### PROMPT
Retype the lines below word for word, leaving out the pictures.

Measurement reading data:

# # # # # # #

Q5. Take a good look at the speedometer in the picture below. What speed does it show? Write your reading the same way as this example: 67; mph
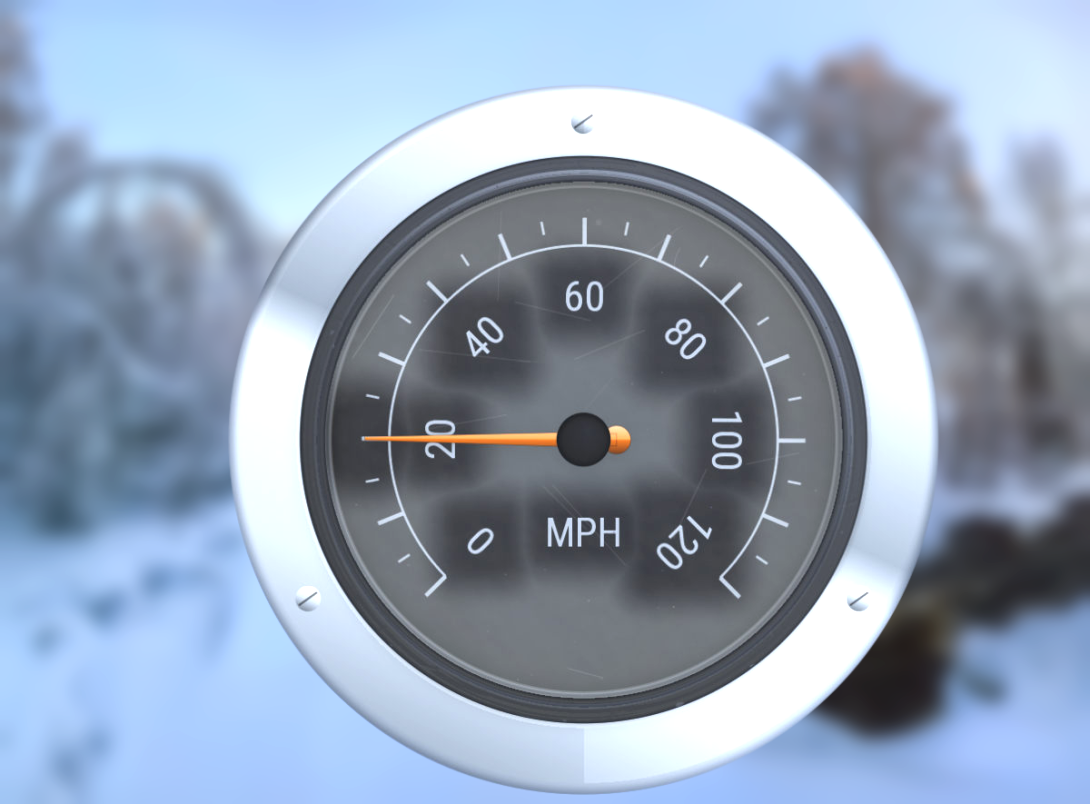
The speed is 20; mph
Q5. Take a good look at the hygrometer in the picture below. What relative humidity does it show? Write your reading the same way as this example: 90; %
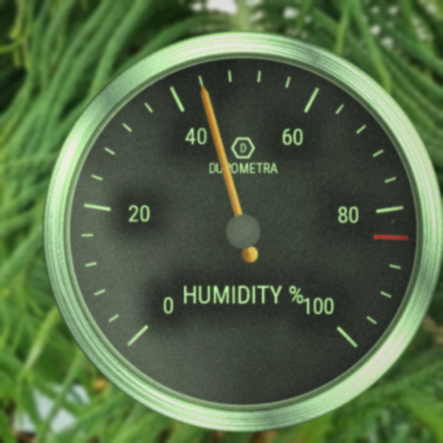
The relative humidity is 44; %
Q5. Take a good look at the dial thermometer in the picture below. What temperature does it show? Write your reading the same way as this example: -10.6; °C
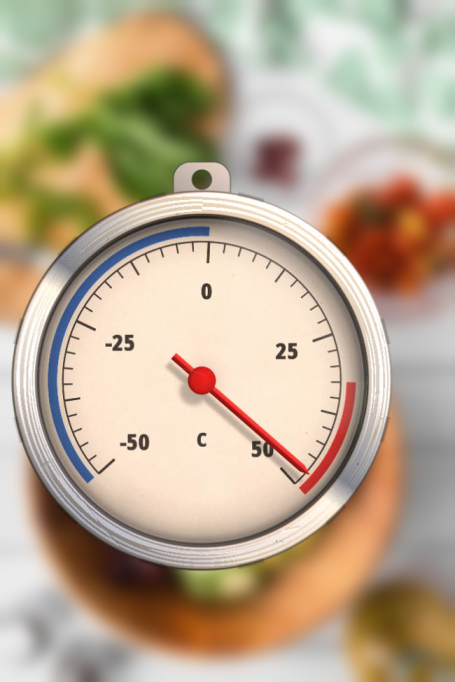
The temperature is 47.5; °C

# # # # # # #

### RESULT BELOW
Q5. Take a good look at the speedometer in the picture below. What speed does it show? Write your reading the same way as this example: 67; mph
The speed is 20; mph
Q5. Take a good look at the hygrometer in the picture below. What relative humidity does it show? Write your reading the same way as this example: 90; %
The relative humidity is 44; %
Q5. Take a good look at the dial thermometer in the picture below. What temperature does it show? Write your reading the same way as this example: -10.6; °C
The temperature is 47.5; °C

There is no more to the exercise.